We should clarify that a cranial series means a group of skulls from one or several closely-spaced burials, belonging to one ethnic group or one archeological culture, and discrete-varying, nonmetric traits reflect minor anatomical variants of the human skull. They include various additional or irregular holes, irregular skull sutures and processes, small bones in fonticuli and skull sutures. These traits are supposed to have genetic nature and could characterize the gene pool of a population. It has been revealed that the matrices of genetic distances between populations, built on the basis of nonmetric traits, correlate with the matrices of genetic distances between the same populations, built in accordance to the data on molecular genetic markers. Consequently, a comparative analysis of nonmetric cranial traits could be considered as a sort of alternative to DNA-researches in ancient populations' studies.
Alla Movsesyan explains: "Unlike the ancient DNA studies on skeletal material, which is still quite a complicated and expensive process, using nonmetric cranial traits allows to carry out a population genetic analysis of unrestrictedly large quantity of cranial series, and this is very valuable for the studies of genetic links between ancient populations. This technique is quite widely-spread in foreign anthropology".
In order to distinguish the measure of differences between populations anthropologists have used a statistical approach, known as a mean measure of divergence. It implies that genetic distances between populations were calculated on the basis of nonmetric traits frequencies data.
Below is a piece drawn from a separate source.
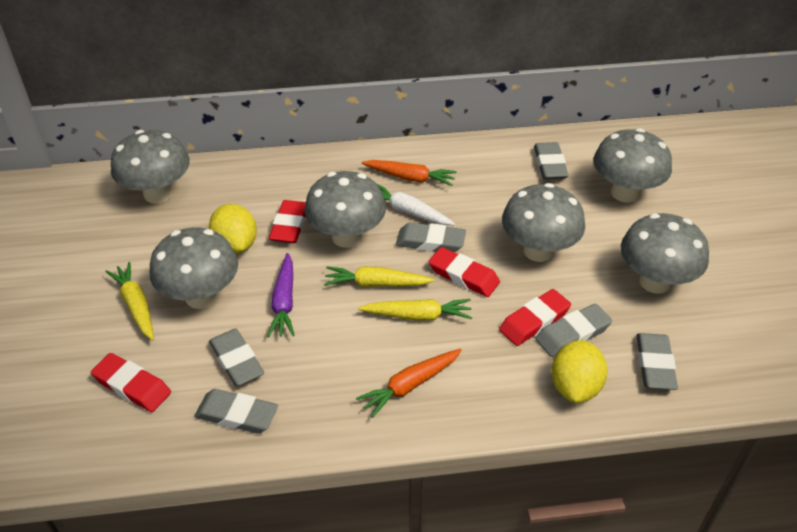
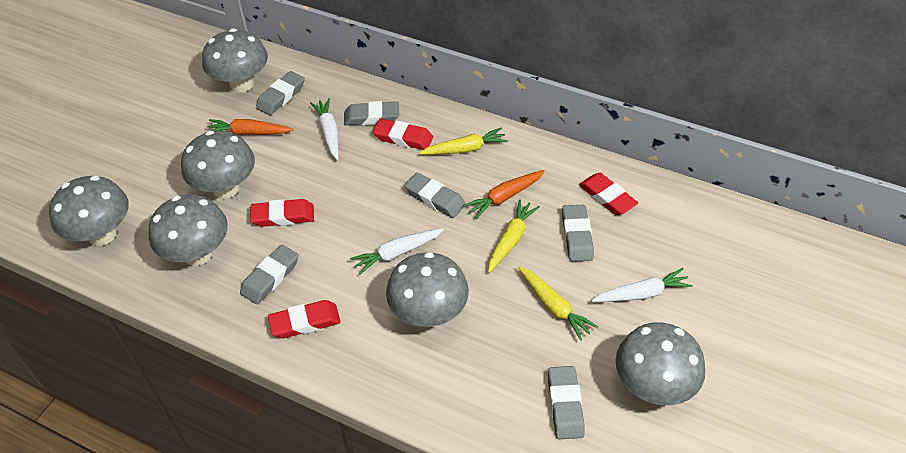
purple carrot: 1 -> 0
white carrot: 1 -> 3
yellow lemon: 2 -> 0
The obtained results allow to assume that both hypotheses of the Scythian ethnogenesis are partly correct: the Scythian gene pool was formed on the basis of descendants both of the Bronze Age local Srubnaya culture and populations, migrated from Central Asia.
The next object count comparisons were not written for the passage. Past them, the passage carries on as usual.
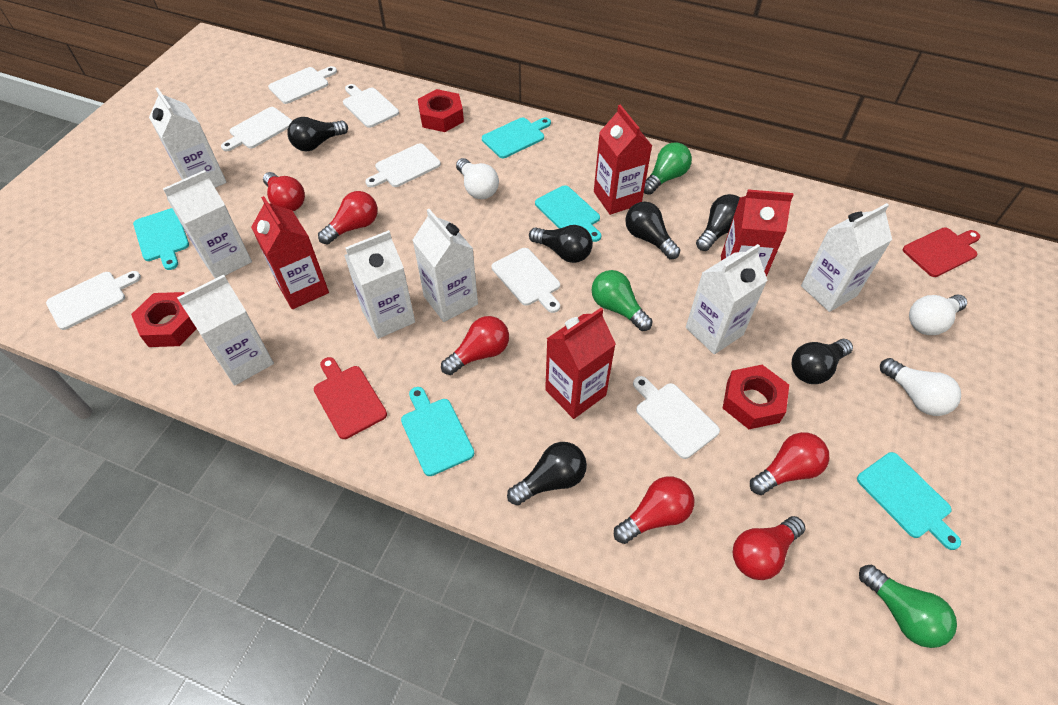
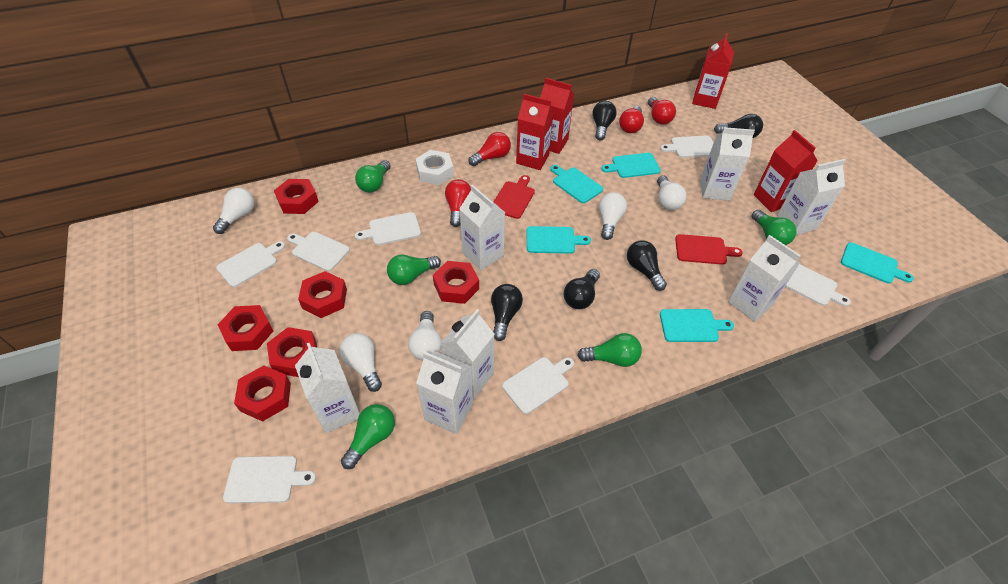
black light bulb: 6 -> 5
green light bulb: 3 -> 5
red light bulb: 6 -> 4
red nut: 3 -> 6
white light bulb: 3 -> 5
white nut: 0 -> 1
The idea that the Scythians were predecessors of the Slavs is one of the stable myths in spite of the fact that scientists have proved long before that there was almost no succession between these two tribes. Alla Movsesyan specifies: "According to B.A. Rybakov's hypothesis, stated in his book "Herodotus' Scythia", a part of the Scythian tribes, so called Scythians-Ploughmen, probably took some part in the Slavs ethnogenesis due to the longstanding geographic proximity. However, the idea that the Scythians are direct predecessors of the Slavs is not supported by any archeological, anthropological, genetic or linguistic data."